Une partie de la France est dans la rue avec comme point de départ les impôts sur le carburant. Côté entreprises, Geoffroy Roux de Bézieux relève que si les véhicules sont pointés du doigt, d'autres sujets tels que la mauvaise isolation de bâtiments soit laissée de côté par le débat actuel. Il se dit "favorable à la fiscalité écologique sous certaines conditions : elle doit être raisonnable, lisible et prévisible. Les entreprises peuvent s'adapter à tout si les règles durent dans le temps. Je rappelle que les entreprises françaises règlent déjà 8 milliards d'euros au titre du versement transports. Nous ne demandons pas à ce que la France devienne un paradis fiscal mais que la concurrence soit juste avec les entreprises européennes. Nous avons souvent l'impression de courir un marathon avec un sac de pierre quand les autres sont en baskets. " Le patron des patrons n'écarte donc pas un effort mais avertit : "Toute nouvelle taxation sur les entreprises détruit de l'emploi. Pas le lendemain, mais sur la durée." Selon lui, la mécanique fonctionne aussi dans le sens inverse et tout coup de pouce consenti par l'Etat met du temps à se concrétiser par des conséquences visibles. Pour mémoire, Pierre Gattaz, précédent président du Medef, avait affiché en 2013 le cap du million d'emplois créés en cinq ans en France par les entreprises en échange d'une politique économique plus accommodante pour les entreprises. Le total devrait s'en éloigner puisque depuis début 2014, les compteurs sont à 777.000 créations nettes.

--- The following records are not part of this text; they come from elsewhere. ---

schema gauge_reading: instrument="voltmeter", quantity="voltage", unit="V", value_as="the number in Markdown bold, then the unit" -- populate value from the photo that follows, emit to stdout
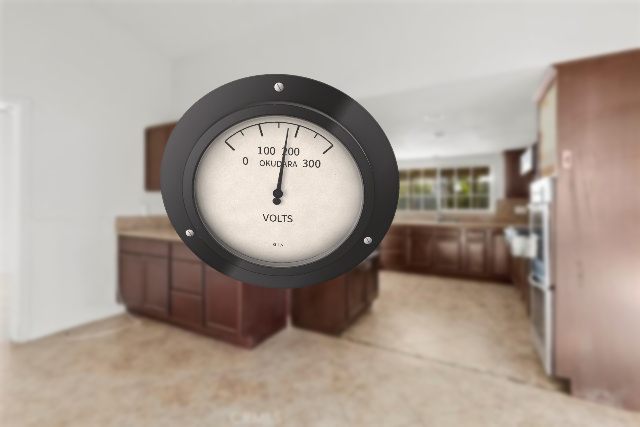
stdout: **175** V
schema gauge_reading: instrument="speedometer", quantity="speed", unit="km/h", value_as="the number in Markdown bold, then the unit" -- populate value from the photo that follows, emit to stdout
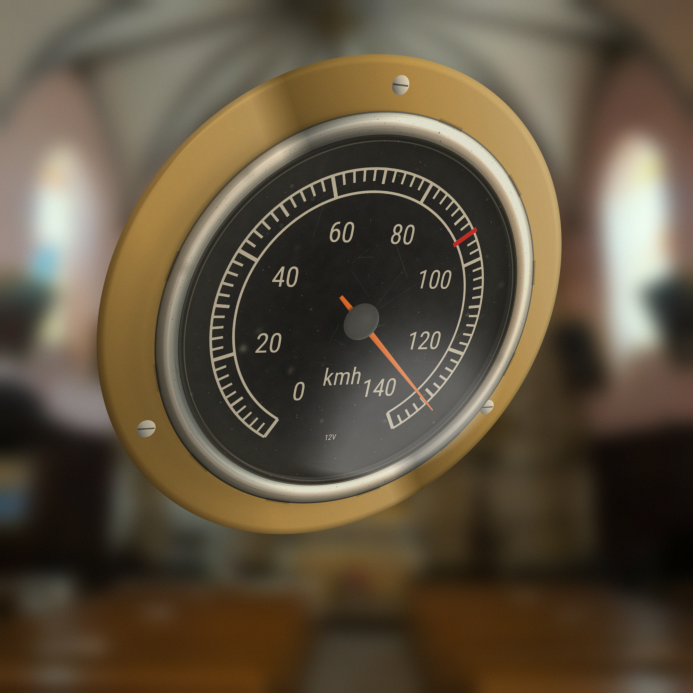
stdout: **132** km/h
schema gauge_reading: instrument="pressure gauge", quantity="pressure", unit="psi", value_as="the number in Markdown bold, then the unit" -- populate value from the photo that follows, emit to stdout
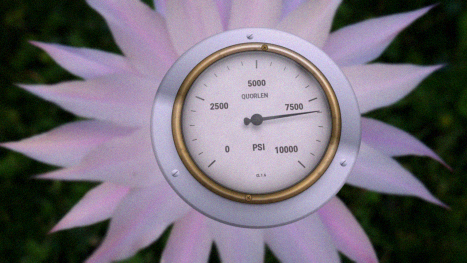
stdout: **8000** psi
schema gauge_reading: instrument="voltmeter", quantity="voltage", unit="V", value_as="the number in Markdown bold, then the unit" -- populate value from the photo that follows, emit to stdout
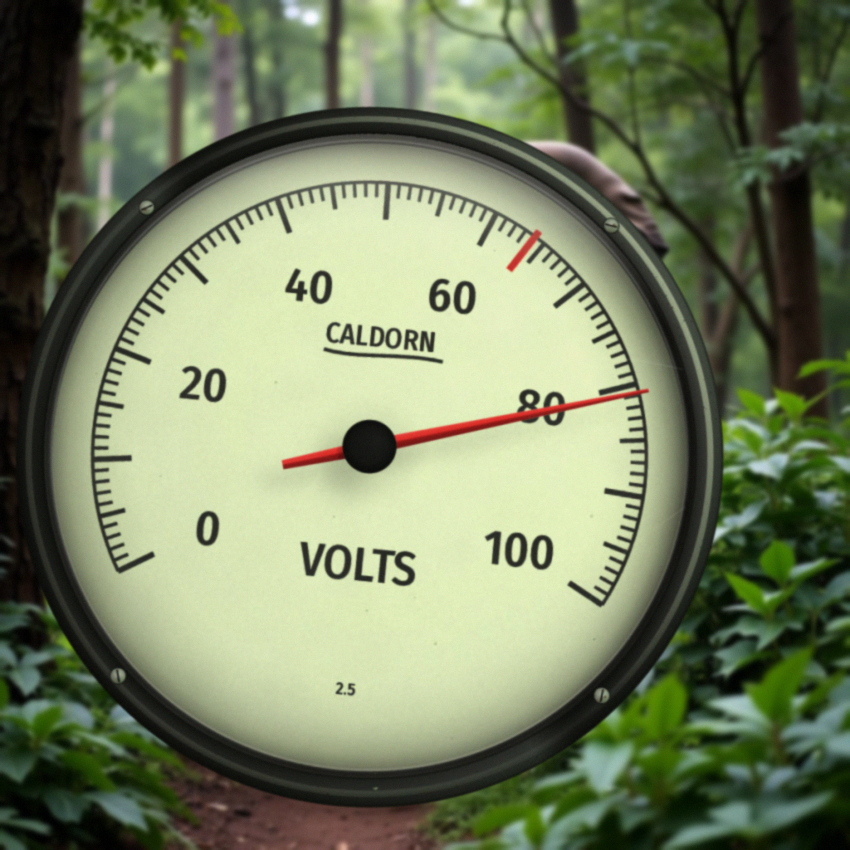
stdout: **81** V
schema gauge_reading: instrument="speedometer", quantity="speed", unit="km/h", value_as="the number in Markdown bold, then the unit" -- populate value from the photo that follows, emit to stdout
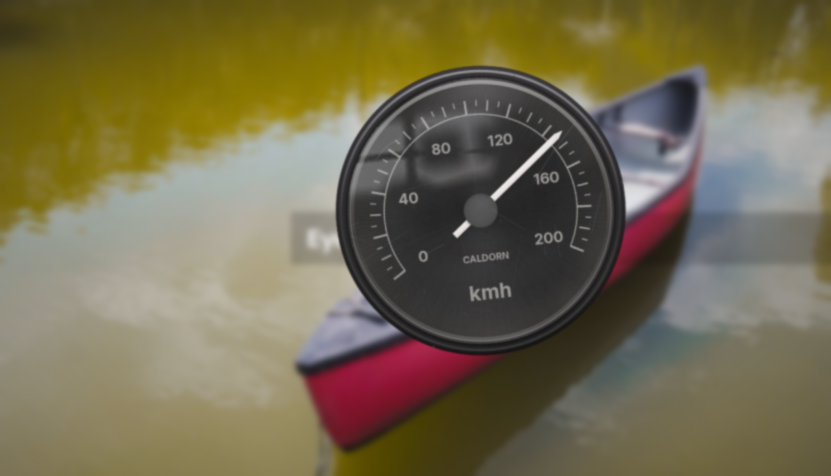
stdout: **145** km/h
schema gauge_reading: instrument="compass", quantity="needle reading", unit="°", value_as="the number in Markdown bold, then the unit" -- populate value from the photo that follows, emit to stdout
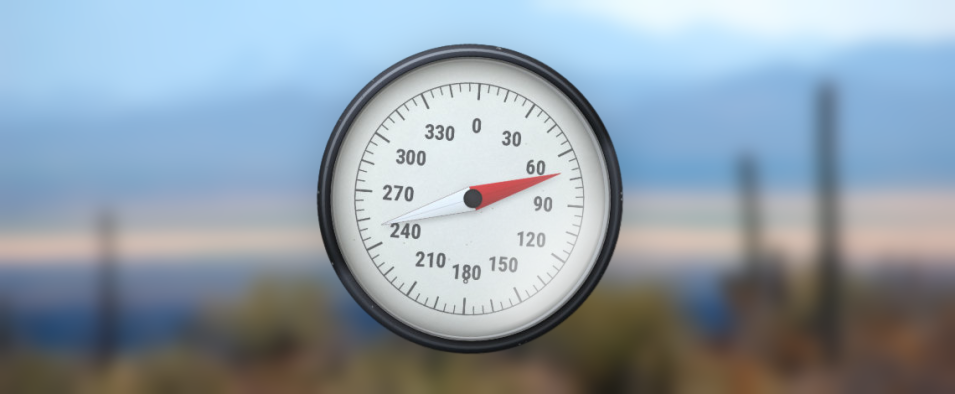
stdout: **70** °
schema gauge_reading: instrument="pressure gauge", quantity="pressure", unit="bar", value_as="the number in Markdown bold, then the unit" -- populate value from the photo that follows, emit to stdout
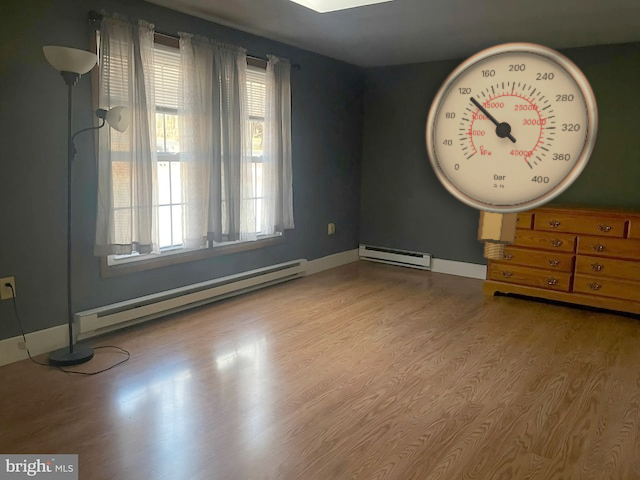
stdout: **120** bar
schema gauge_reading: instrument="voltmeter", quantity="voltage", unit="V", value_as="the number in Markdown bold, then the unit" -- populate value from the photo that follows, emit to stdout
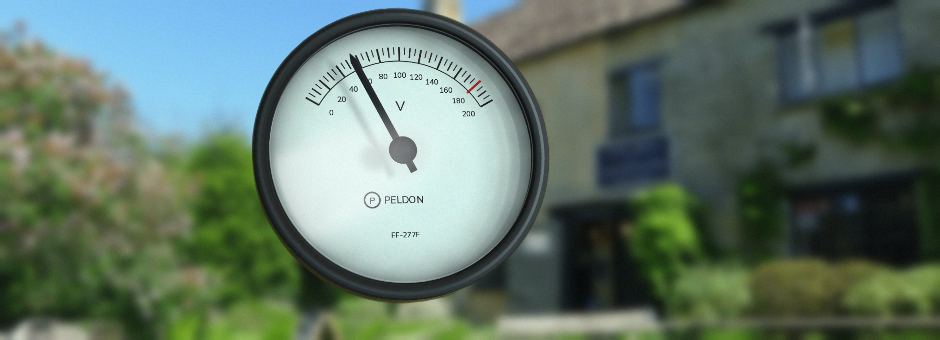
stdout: **55** V
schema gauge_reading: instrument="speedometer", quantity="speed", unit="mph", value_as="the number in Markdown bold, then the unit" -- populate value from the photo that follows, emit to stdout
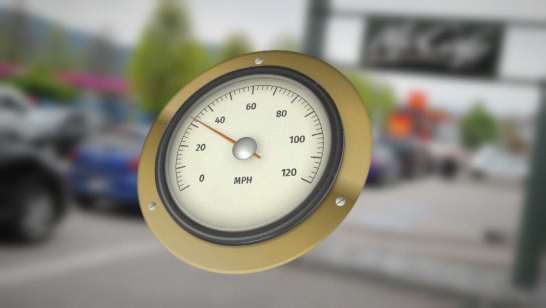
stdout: **32** mph
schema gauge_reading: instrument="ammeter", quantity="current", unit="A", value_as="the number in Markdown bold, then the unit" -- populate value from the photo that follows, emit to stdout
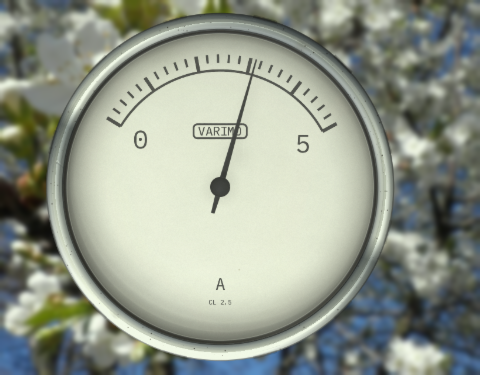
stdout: **3.1** A
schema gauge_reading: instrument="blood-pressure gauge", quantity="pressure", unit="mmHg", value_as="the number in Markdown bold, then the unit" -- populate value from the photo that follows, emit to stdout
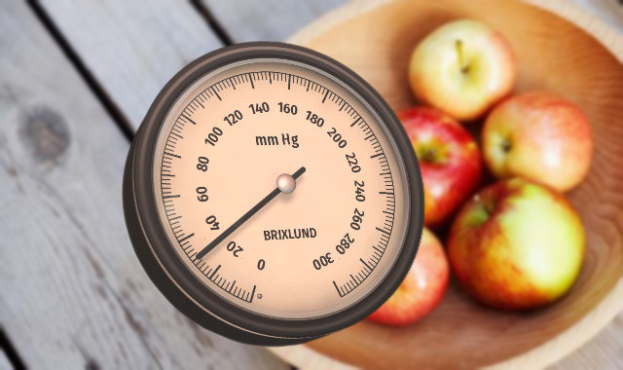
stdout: **30** mmHg
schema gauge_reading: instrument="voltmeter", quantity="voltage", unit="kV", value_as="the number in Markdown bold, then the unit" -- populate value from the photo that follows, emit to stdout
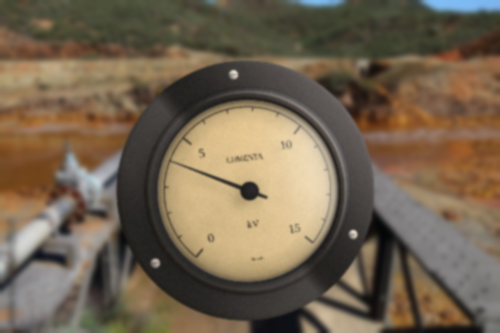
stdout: **4** kV
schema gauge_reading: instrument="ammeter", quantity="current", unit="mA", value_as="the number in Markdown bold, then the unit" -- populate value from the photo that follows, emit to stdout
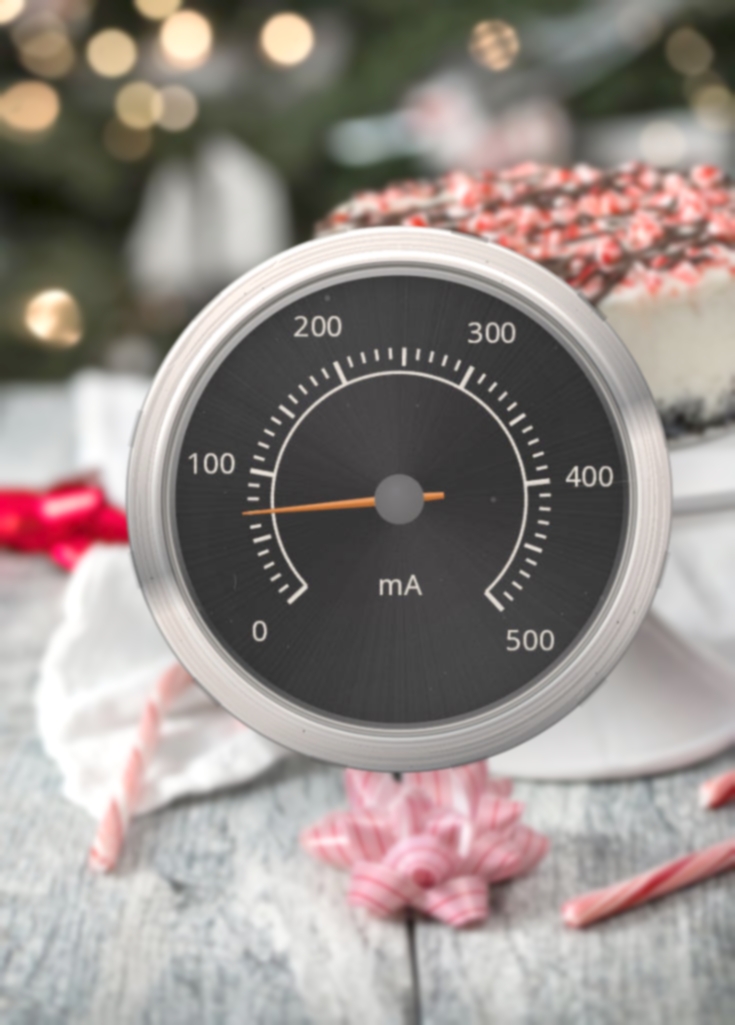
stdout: **70** mA
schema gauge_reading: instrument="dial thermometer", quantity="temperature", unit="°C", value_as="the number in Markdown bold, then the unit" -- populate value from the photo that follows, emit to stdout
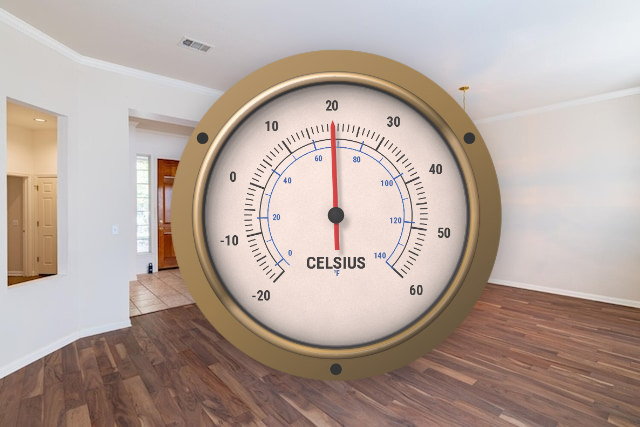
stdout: **20** °C
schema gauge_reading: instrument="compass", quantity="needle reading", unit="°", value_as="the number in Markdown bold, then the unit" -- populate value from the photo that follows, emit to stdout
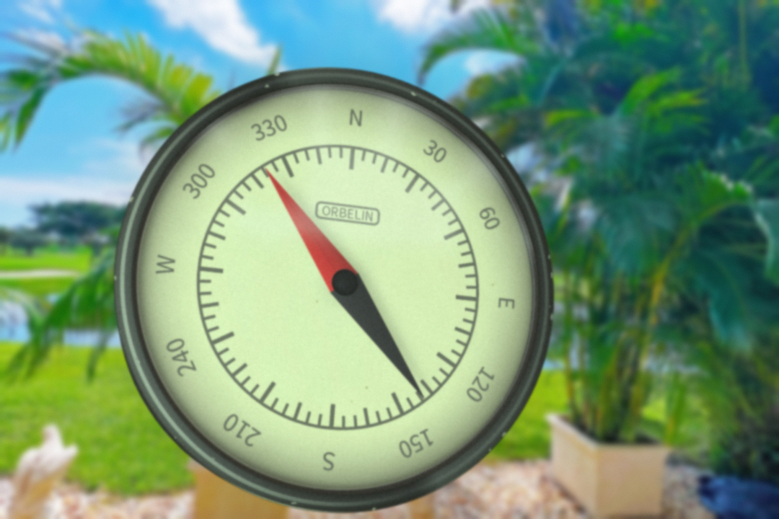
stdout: **320** °
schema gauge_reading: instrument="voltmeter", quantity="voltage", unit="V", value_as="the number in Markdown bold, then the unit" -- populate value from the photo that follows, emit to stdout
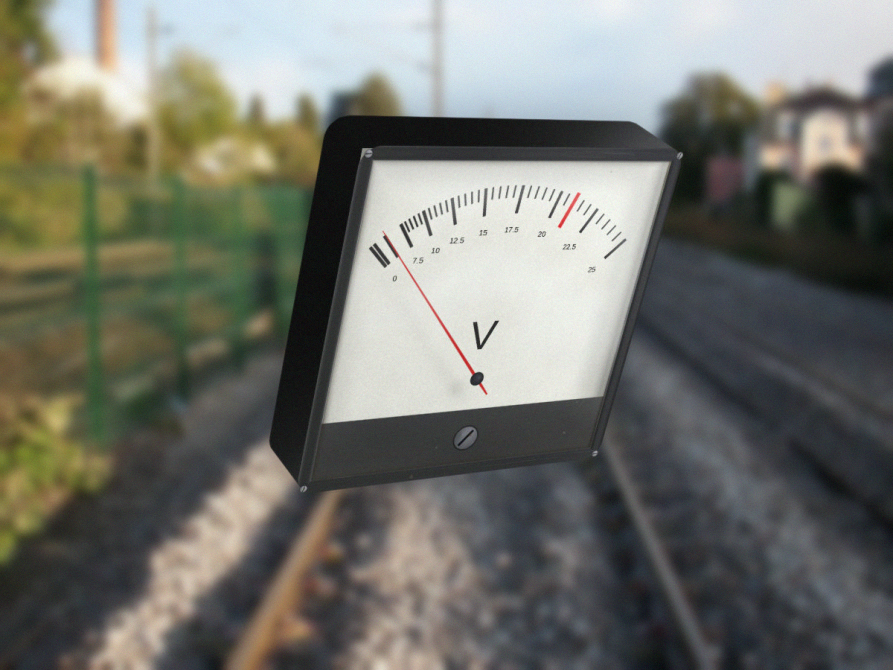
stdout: **5** V
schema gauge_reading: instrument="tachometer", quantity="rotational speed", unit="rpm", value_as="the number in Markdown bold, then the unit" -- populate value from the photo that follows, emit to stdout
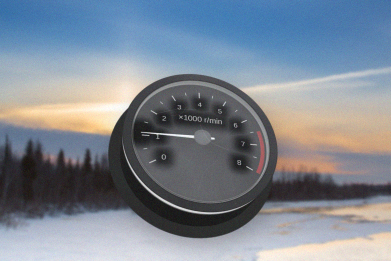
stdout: **1000** rpm
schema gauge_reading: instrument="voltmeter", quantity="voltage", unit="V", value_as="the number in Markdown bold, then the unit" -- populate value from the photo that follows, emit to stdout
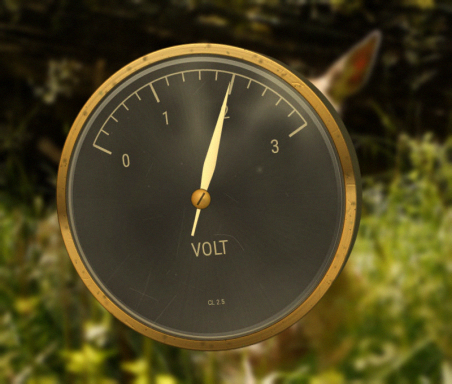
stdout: **2** V
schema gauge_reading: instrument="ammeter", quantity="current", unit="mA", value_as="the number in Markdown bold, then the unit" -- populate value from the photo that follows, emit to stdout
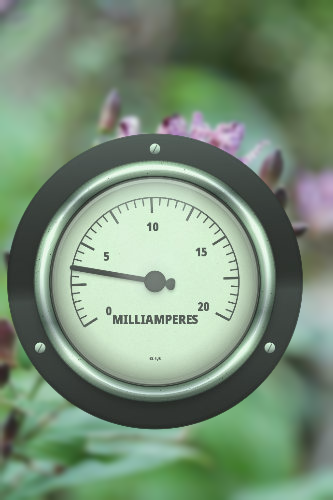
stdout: **3.5** mA
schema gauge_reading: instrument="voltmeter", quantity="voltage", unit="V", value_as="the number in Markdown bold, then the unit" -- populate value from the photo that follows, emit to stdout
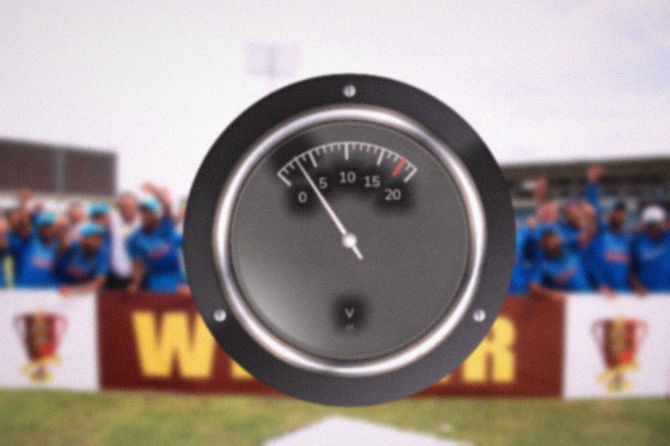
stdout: **3** V
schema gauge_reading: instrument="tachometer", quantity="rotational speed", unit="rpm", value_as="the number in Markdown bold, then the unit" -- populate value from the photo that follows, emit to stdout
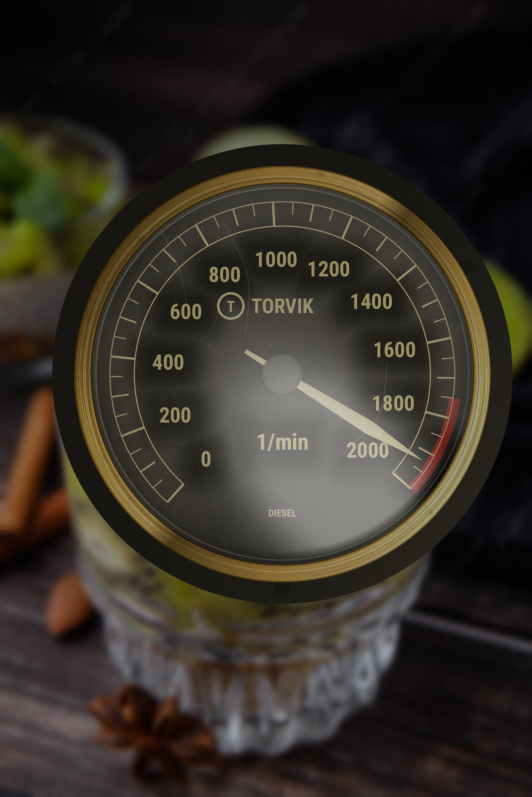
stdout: **1925** rpm
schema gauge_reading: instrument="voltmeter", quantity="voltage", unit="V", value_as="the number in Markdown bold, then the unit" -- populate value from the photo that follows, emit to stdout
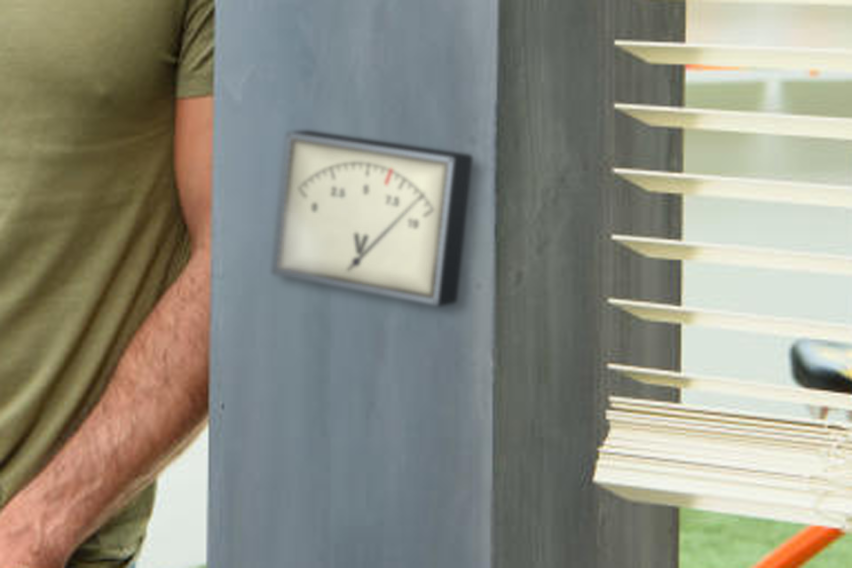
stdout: **9** V
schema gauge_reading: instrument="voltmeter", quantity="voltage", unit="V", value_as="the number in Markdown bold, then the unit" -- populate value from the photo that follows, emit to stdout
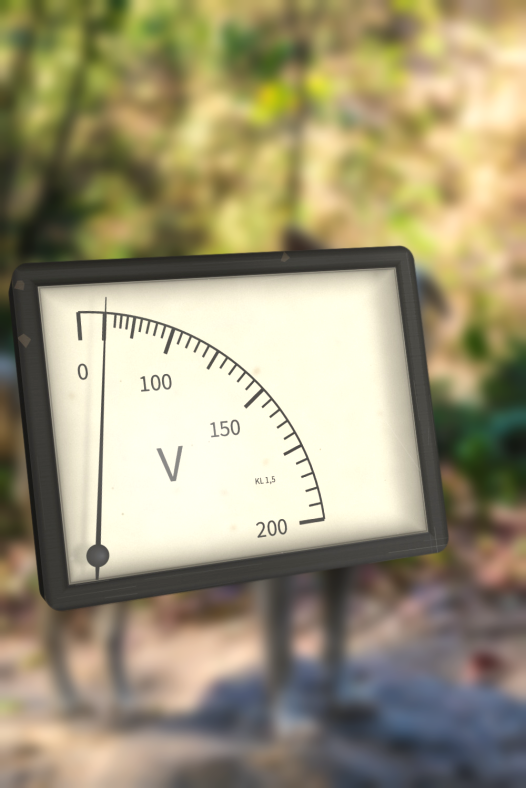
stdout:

"Croire qu'en appuyant sur un bouton, cela génère automatiquement de nouveaux emplois, c'est se tromper, affirme Geoffroy Roux de Bézieux. L'économie ce n'est pas un flipper, les effets ne sont pas immédiats ! Quand on crée une classe dans un centre de formation des apprentis, ces jeunes sont employables deux ou trois ans après, pas avant. Tous les paramètres doivent être pris en compte. On aurait en France la démographie de l'Allemagne, on aurait un taux de chômage à 6 % ! D'ailleurs nous vivons dans un pays obsédé par le taux de chômage, pas par le taux d'emploi."

Parmi les autres dossiers sur la table de Geoffroy Roux de Bézieux figure également celui des retraites. Le président du Medef se dit favorable à un régime unique et à un système par points : "Nous sommes le seul pays de l'OCDE avec un système par répartition, dépendant de la démographie. Nous demandons un système de pilotage qui, si le nombre d'actifs baisse, puisse inciter les salariés à poursuivre plus longtemps." Pour le dirigeant, les ressorts psychologiques ne doivent pas être oubliés : "Tous les sondages montrent que 80 % des Français de moins de 30 ans pensent qu'ils n'auront pas de retraite. Il faut redonner confiance dans les retraites et donner de la visibilité, sans quoi les gens ne vont pas consommer, investir..." Si le sujet n'est pas lié, la baisse de la taxe d'habitation pour les ménages va dans ce sens, "et c'est très bien. Mais qui reste-t-il quand le contribuable paie moins ?, interroge Geoffroy Roux de Bézieux. Nous craignons que les collectivités locales augmentent les impôts locaux pour les entreprises. Avec l'Allemagne, la différence se fait justement sur la fiscalité locale. Nous devons nous assurer que l'outil productif local ne soit pas cassé. Malheureusement, le projet de loi de finances prévoit des mesures tournées vers les ménages, pas vers les entreprises. Les ménages ne sont pourtant pas des corps à part, isolés : ce sont des salariés ! La meilleure manière de leur donner du pouvoir d'achat, c'est qu'ils aient un travail, c'est de combattre la désindustrialisation."